→ Dataset entries
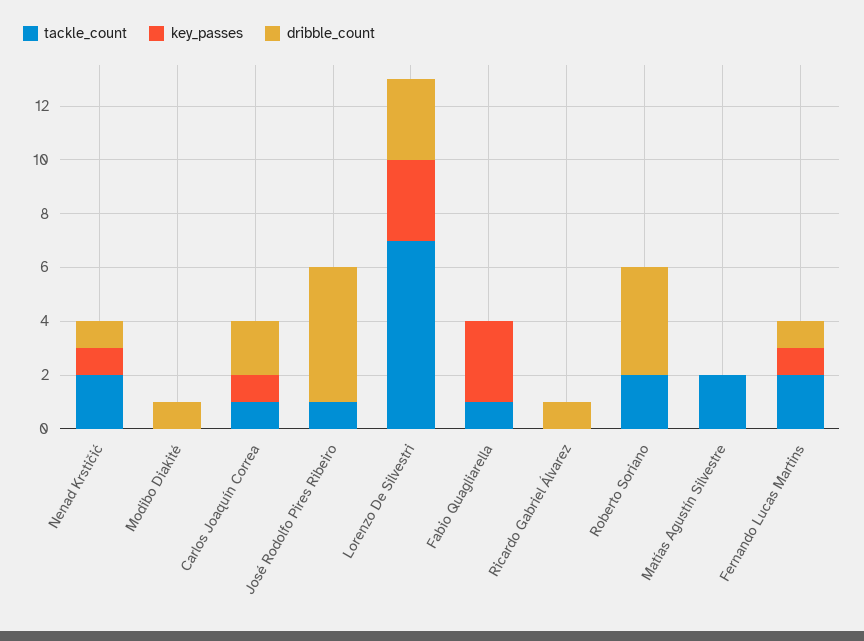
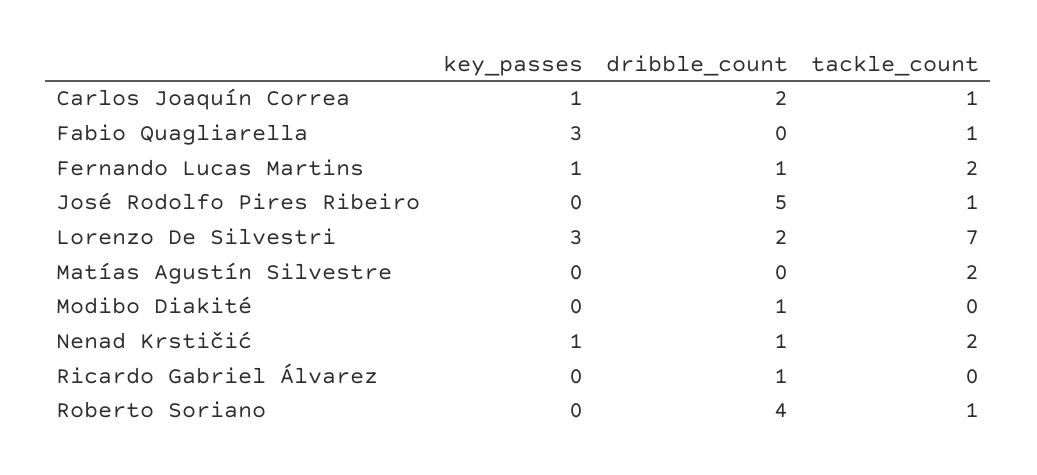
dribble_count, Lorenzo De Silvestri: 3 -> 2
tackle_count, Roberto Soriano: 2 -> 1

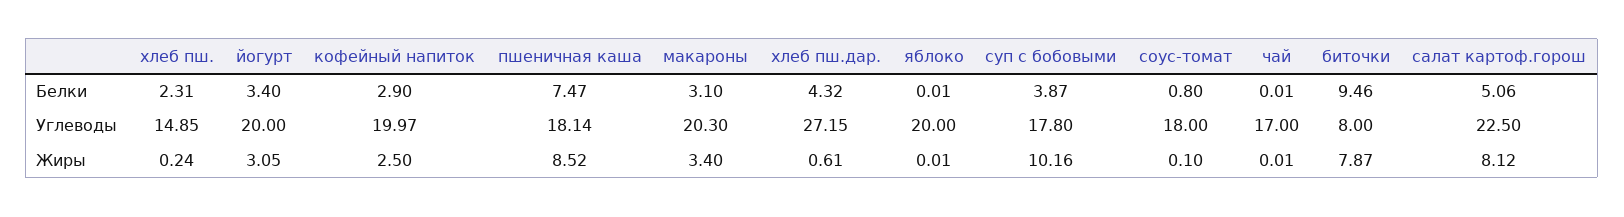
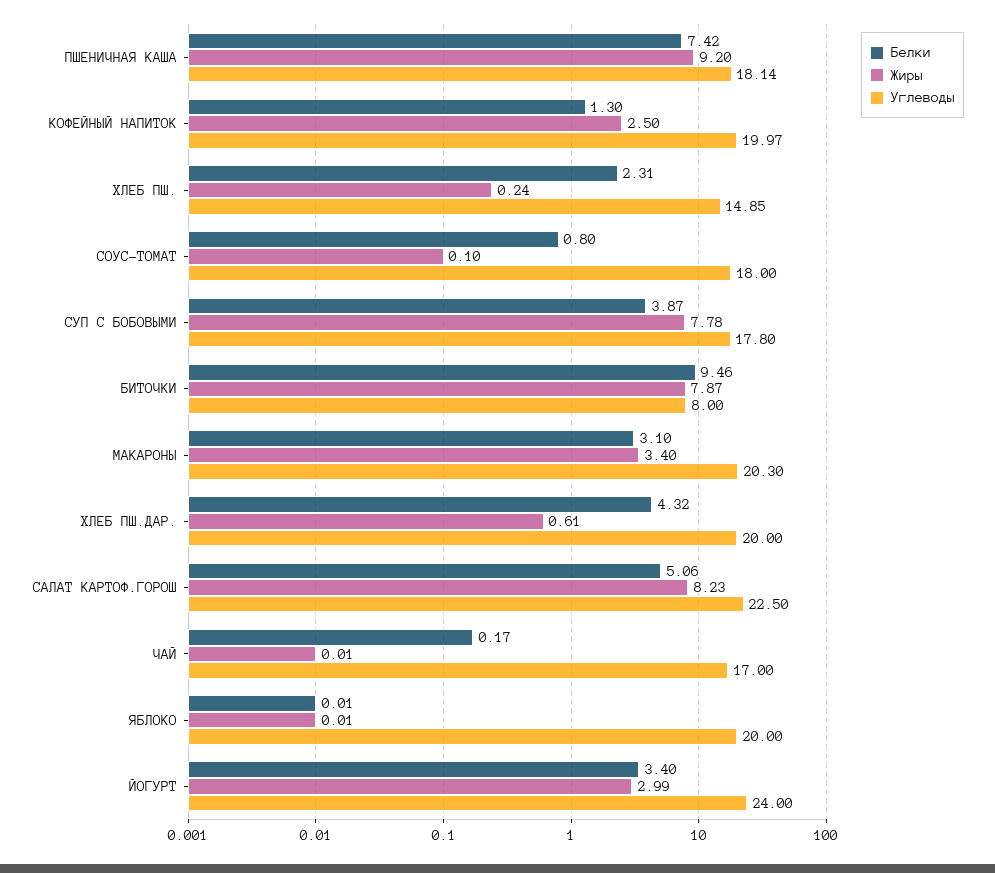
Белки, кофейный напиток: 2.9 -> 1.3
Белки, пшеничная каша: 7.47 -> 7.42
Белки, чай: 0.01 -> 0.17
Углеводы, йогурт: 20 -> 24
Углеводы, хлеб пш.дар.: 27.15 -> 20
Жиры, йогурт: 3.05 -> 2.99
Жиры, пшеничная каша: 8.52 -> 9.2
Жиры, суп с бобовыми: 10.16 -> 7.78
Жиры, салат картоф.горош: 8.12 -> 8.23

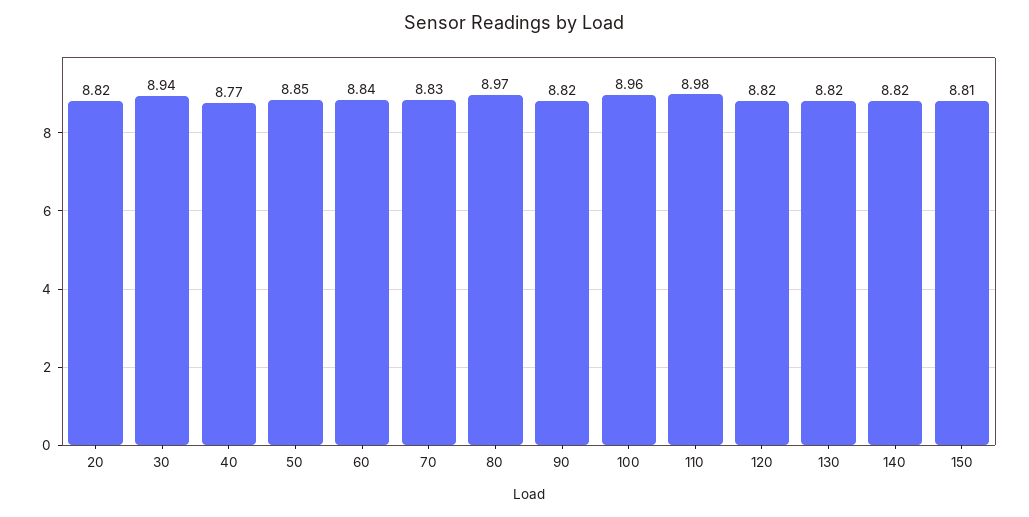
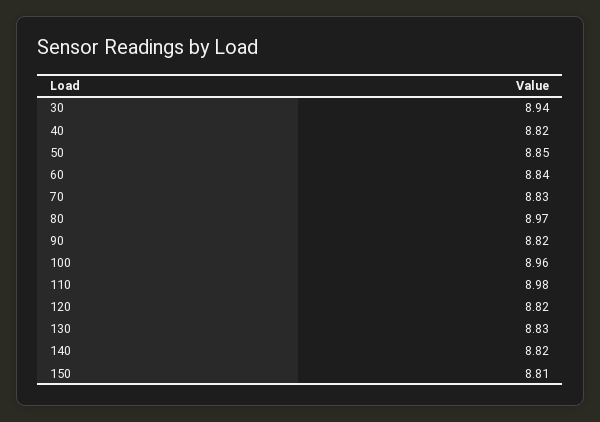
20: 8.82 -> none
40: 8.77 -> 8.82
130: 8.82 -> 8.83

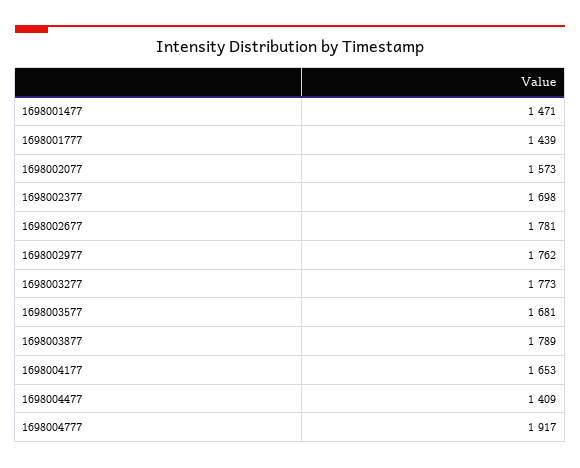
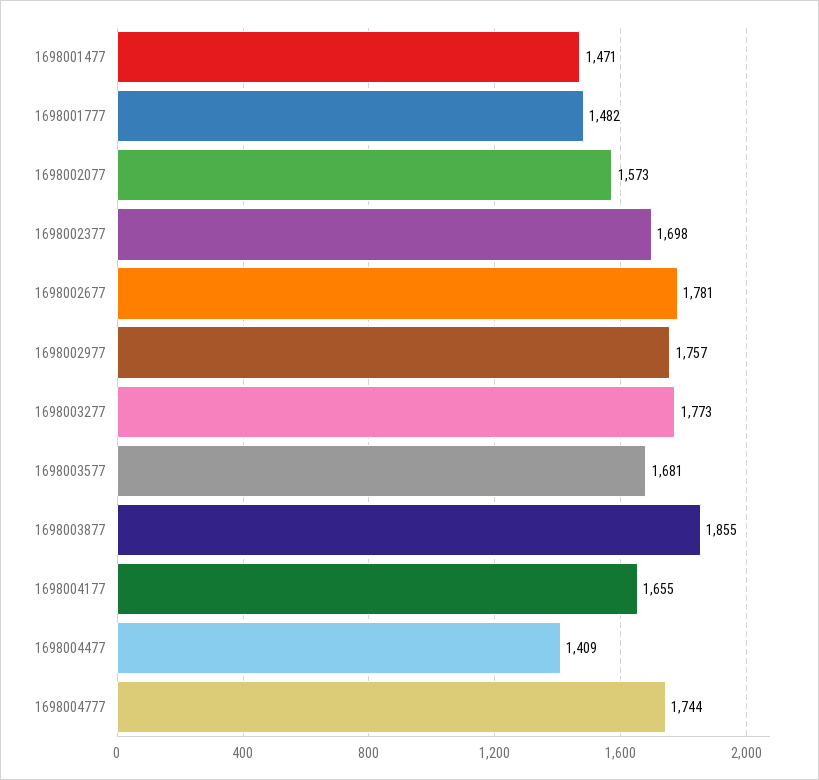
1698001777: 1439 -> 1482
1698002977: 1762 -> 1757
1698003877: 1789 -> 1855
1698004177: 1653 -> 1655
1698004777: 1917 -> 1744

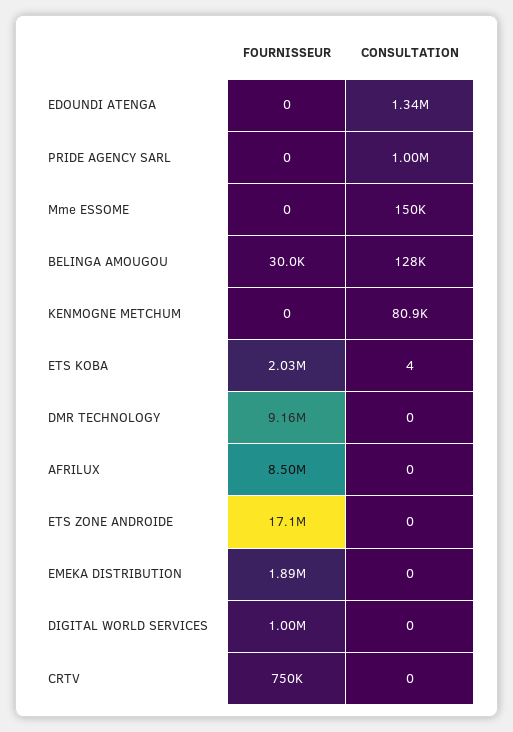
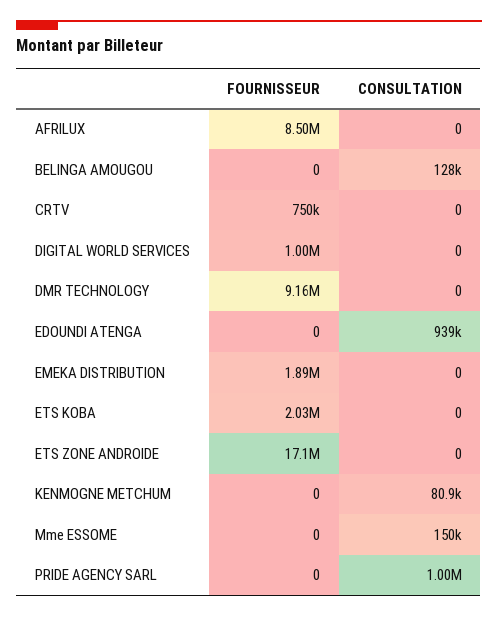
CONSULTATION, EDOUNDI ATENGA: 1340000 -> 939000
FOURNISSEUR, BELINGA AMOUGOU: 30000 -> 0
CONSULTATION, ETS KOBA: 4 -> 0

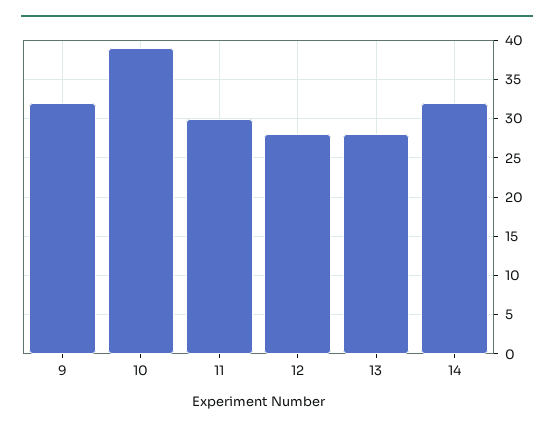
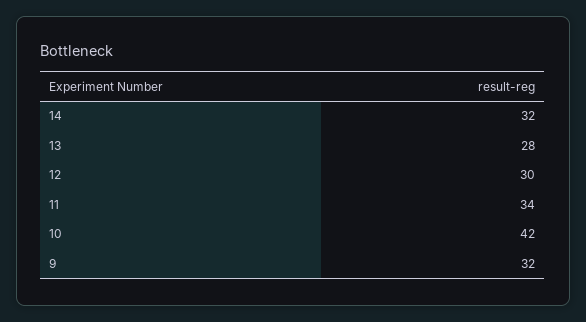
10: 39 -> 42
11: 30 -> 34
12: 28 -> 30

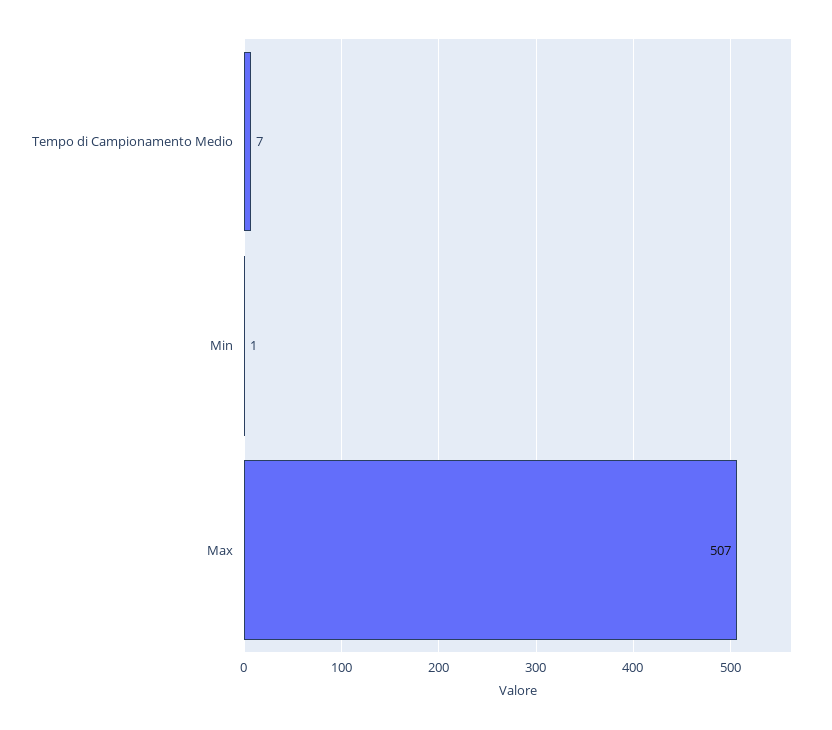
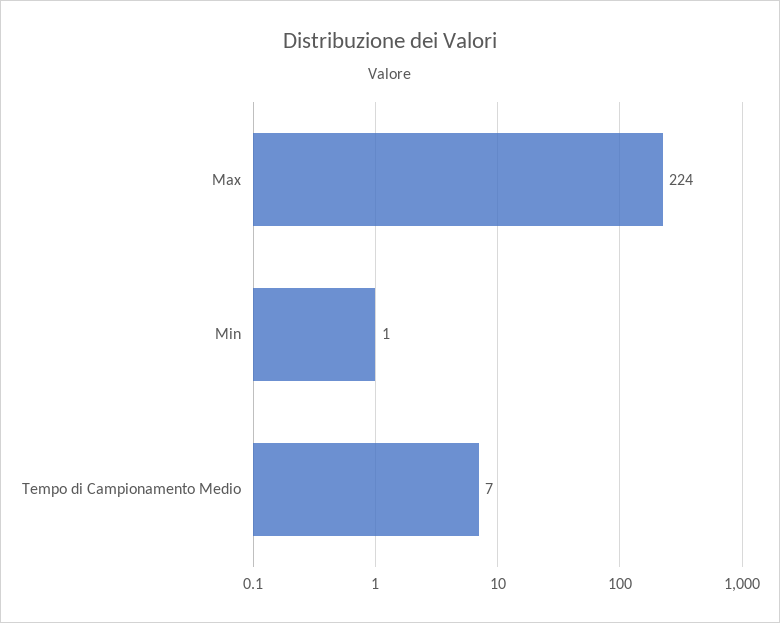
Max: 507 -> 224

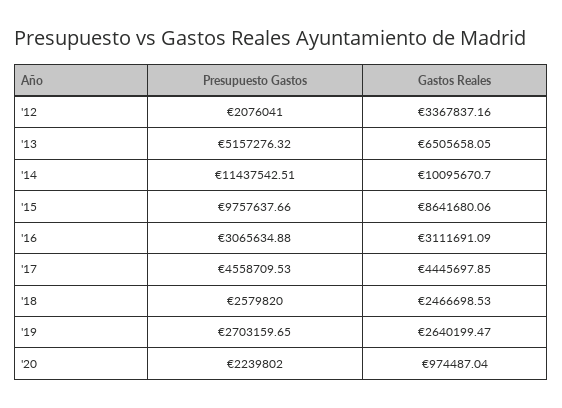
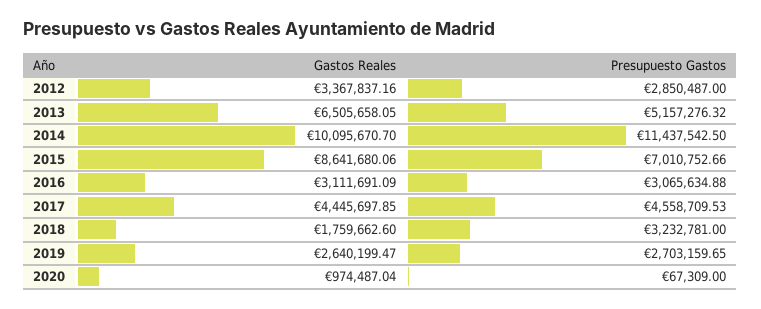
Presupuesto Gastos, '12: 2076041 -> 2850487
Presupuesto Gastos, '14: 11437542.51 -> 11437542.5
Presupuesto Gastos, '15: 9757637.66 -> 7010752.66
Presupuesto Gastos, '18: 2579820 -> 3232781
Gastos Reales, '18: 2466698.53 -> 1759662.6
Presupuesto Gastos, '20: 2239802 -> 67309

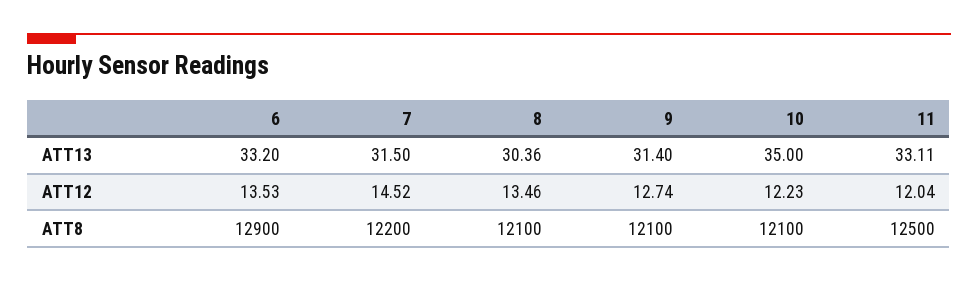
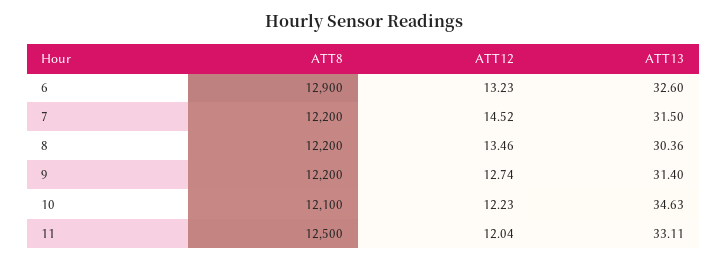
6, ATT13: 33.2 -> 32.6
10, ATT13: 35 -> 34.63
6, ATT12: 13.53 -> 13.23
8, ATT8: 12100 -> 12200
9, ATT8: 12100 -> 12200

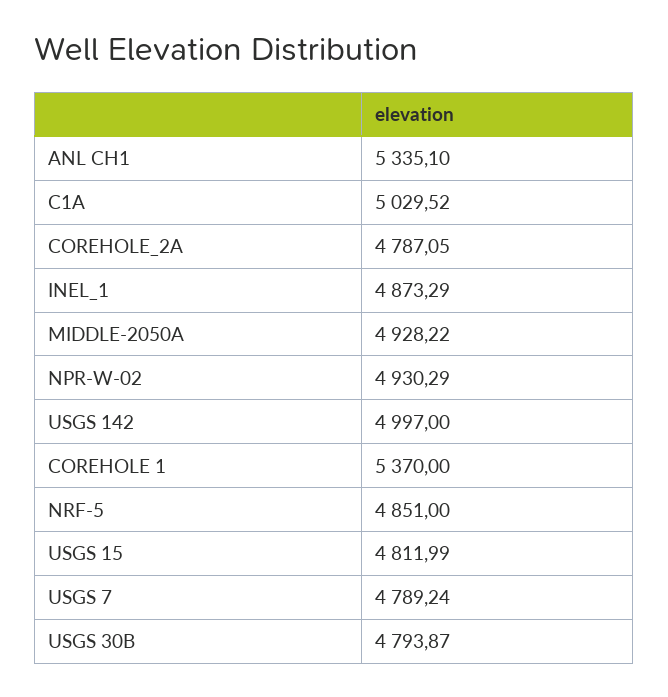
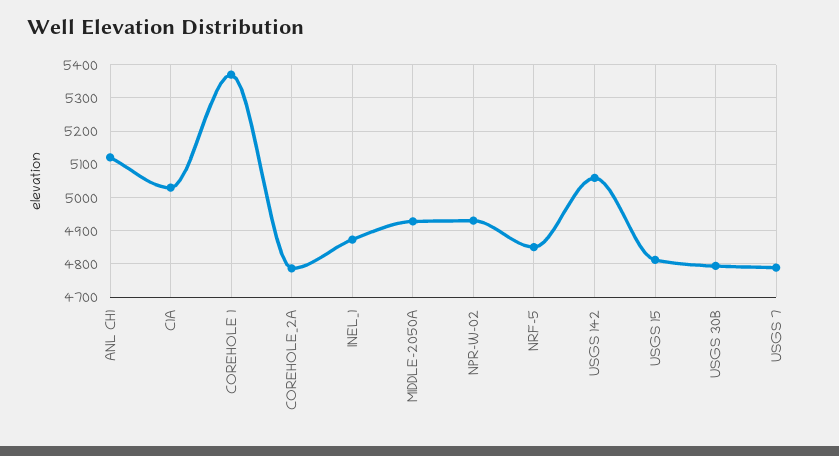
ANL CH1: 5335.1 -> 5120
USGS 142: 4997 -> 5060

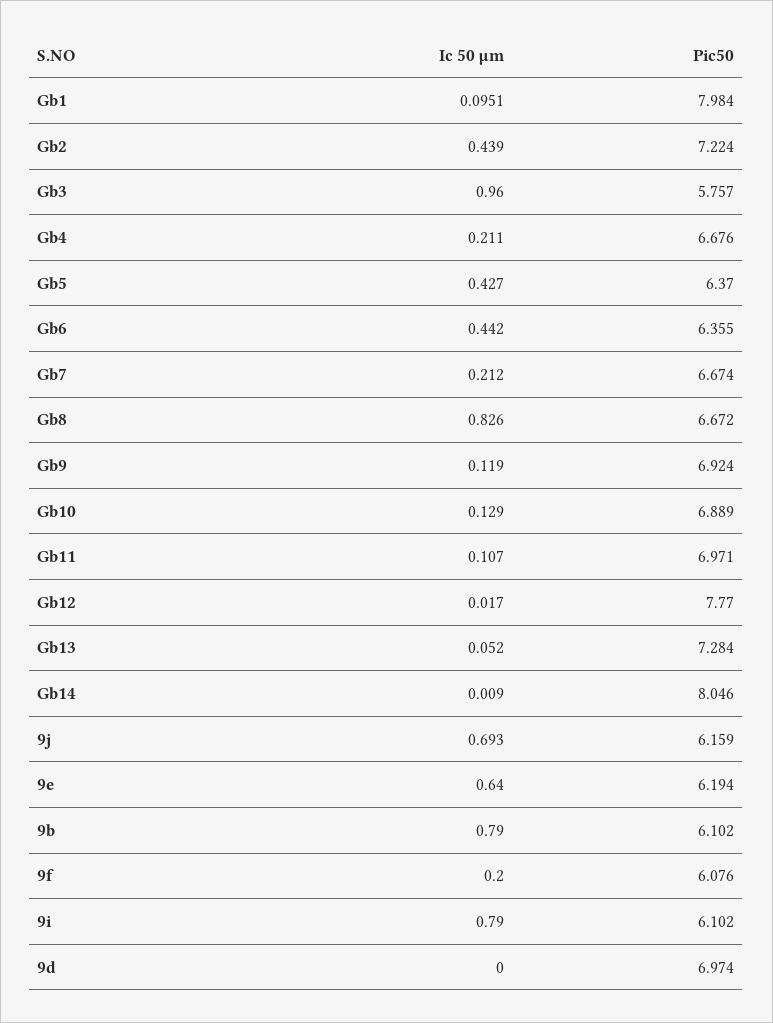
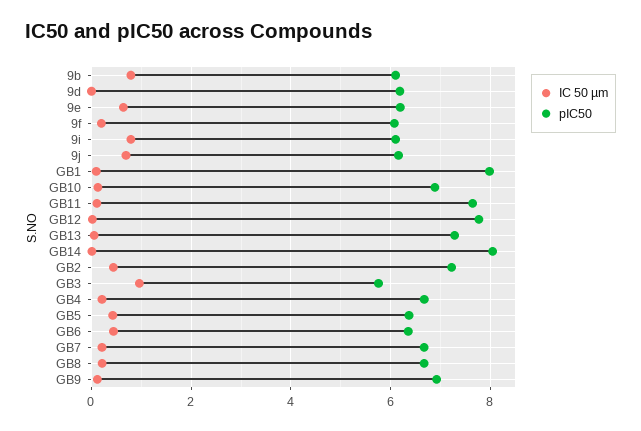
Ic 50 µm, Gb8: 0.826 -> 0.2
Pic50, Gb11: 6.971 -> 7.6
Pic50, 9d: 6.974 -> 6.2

→ Work to complete
Every line of the material must be returned exactly; leave the images out.

→ Exercise response
dribble_count, Lorenzo De Silvestri: 3 -> 2
tackle_count, Roberto Soriano: 2 -> 1

Белки, кофейный напиток: 2.9 -> 1.3
Белки, пшеничная каша: 7.47 -> 7.42
Белки, чай: 0.01 -> 0.17
Углеводы, йогурт: 20 -> 24
Углеводы, хлеб пш.дар.: 27.15 -> 20
Жиры, йогурт: 3.05 -> 2.99
Жиры, пшеничная каша: 8.52 -> 9.2
Жиры, суп с бобовыми: 10.16 -> 7.78
Жиры, салат картоф.горош: 8.12 -> 8.23

20: 8.82 -> none
40: 8.77 -> 8.82
130: 8.82 -> 8.83

1698001777: 1439 -> 1482
1698002977: 1762 -> 1757
1698003877: 1789 -> 1855
1698004177: 1653 -> 1655
1698004777: 1917 -> 1744

CONSULTATION, EDOUNDI ATENGA: 1340000 -> 939000
FOURNISSEUR, BELINGA AMOUGOU: 30000 -> 0
CONSULTATION, ETS KOBA: 4 -> 0

10: 39 -> 42
11: 30 -> 34
12: 28 -> 30

Max: 507 -> 224

Presupuesto Gastos, '12: 2076041 -> 2850487
Presupuesto Gastos, '14: 11437542.51 -> 11437542.5
Presupuesto Gastos, '15: 9757637.66 -> 7010752.66
Presupuesto Gastos, '18: 2579820 -> 3232781
Gastos Reales, '18: 2466698.53 -> 1759662.6
Presupuesto Gastos, '20: 2239802 -> 67309

6, ATT13: 33.2 -> 32.6
10, ATT13: 35 -> 34.63
6, ATT12: 13.53 -> 13.23
8, ATT8: 12100 -> 12200
9, ATT8: 12100 -> 12200

ANL CH1: 5335.1 -> 5120
USGS 142: 4997 -> 5060

Ic 50 µm, Gb8: 0.826 -> 0.2
Pic50, Gb11: 6.971 -> 7.6
Pic50, 9d: 6.974 -> 6.2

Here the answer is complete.